Paris. 24 mars 2020. 10ème jour de confinement à l’heure de la pandémie du Covid-19. Le soleil au zénith dans le ciel bleu azur est d’un réconfort déroutant. C’est le troisième jour du printemps. Une saison, celle du «premier temps», qui n’a jamais aussi bien porté son nom. Dans les rues, sur les quais, les avenues, le contraste est saisissant. Le temps s’est comme figé, suspendu. L’impression à la fois apaisante et angoissante d’être passé du mode accéléré au mode pause. Comme en cours de réinitialisation mais dont les paramètres resteraient à définir. Pour combien de temps ? Personne n’est en mesure de le savoir. Il n’y a désormais plus aucune certitude et beaucoup d’inquiétudes. Les cartes sont totalement rebattues. Une atmosphère étrange. L’impression de ne plus du tout avoir la main sur notre destin qui, il y a quelques semaines encore, nous semblait évident et limpide.

Cependant, dehors l’air s’est purifié. Le bruit du flot incessant des véhicules s’est tu. Il a laissé la place au défilé de quelques quidams, aux sportifs qui sont les seuls désormais à courir. Les rendez-vous professionnels, les obligations du quotidien, les sorties, tout ça nous est maintenant interdit et cela risque d’aller crescendo. Le pays, traumatisé par un effroyable ennemi invisible, est en guerre, assigné à résidence. Les commerces sont presque tous fermés. Obligés tout d’un coup de ralentir. Au point mort. On travaille, du moins on essaye, on communique mais à distance. Physiquement loin de nos collègues, de nos clients, de nos proches. Tout cela forcément questionne, préoccupe, agace, obsède, déprime.

L’absence, le manque créent le désir. Ce plaisir imaginé, pour reprendre les mots de Ricoeur, qui se manifeste alors en cas de pénurie, de carence, quand font défaut pêle-mêle les discussions sur les terrasses de café, les voyages, les réunions, les poignées de main, les embrassades, les engueulades, les rigolades, les bousculades. Tout ce qui, après tout, faisait le sel de notre vie quotidienne, nous constituait socialement et qui nous est à présent défendu. C’est ainsi qu’on en mesure la valeur inestimable. Telle la faculté de marcher pour le malheureux accidenté de la route qui s’en trouve tout d’un coup définitivement privé et qui se dit qu’il avait bien de la chance avant. Mais qu’il ne s’en rendait pas compte. 

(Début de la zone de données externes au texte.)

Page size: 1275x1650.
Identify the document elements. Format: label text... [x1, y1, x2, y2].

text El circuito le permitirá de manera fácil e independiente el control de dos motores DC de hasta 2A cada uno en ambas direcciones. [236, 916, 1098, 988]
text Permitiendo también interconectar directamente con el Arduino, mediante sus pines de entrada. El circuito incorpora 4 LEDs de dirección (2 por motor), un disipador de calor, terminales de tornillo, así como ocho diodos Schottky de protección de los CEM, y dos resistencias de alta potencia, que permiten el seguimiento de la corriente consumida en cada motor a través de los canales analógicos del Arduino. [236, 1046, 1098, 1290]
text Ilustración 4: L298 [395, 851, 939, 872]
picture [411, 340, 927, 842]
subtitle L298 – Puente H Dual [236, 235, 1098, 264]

C’est ainsi que le confinement qui est imposé à la population vient violemment remettre en cause la légitimité de l’individualisme qui a sous-tendu jusqu’à maintenant nos sociétés consuméristes. Le réveil est extrêmement brutal. De façon cruelle, le fait de pouvoir être ensemble alors que nous en sommes aujourd’hui dépossédés se révèle être tellement précieux, être l’essentiel que nous avions peut-être un peu trop vite négligé sans vergogne au profit d’artefacts bêtement marchands. Le nez rivé sur nos smartphones dans une indifférence générale. Des technologies de l’information qui n’ont jamais été aussi utiles qu’en ce moment et qui en ce sens retrouvent leur raison d’être initiale : réussir à rapprocher réellement les individus en réduisant les distances spatio-temporelles, non pas à des fins narcissiques mais à des fins altruistes, familiales, amicales, affectives, de communion.

Dans Phéménologie de l’esprit, Hegel nous rappelle que «c’est seulement par le risque de sa vie qu’on conserve sa liberté». Ne devrions-nous pas considérer alors la crise sanitaire sans précédent que nous vivons actuellement comme finalement le moment critique d’un mouvement dialectique plus profond ? L’étape d’un processus qui, à terme, permettra, qui sait, de déboucher collectivement sur une prise de conscience humaniste salutaire. Un électrochoc indispensable à l’avènement d’un monde définitivement écologique, débarrassé des contraintes mortifères qui nous ont amené dans l’impasse où nous nous trouvons dorénavant.

Car si la pandémie de coronavirus nous accable sur bien des plans, n’est-elle pas aussi d’une certaine façon l’occasion qui nous est enfin donnée d’interroger réellement le sens de la marche effrénée de notre XXIème siècle pressé ? Essoufflés, où allions-nous et pour quelles raisons y allions-nous ? Pour des motifs purement mercantiles qui semblent aujourd’hui bien dérisoires alors que l’économie est à genoux et que le monde compte ses morts. Du chaos naissent les étoiles disait Chaplin. Ayons à cœur, quand tout sera rentré dans l’ordre, ce que nous espérons de tout cœur, de ne pas les perdre de vue ces astres, de continuer à les faire briller afin que la sagesse guide nos pas hésitants et résilients sur le chemin d’une renaissance durable et fraternelle.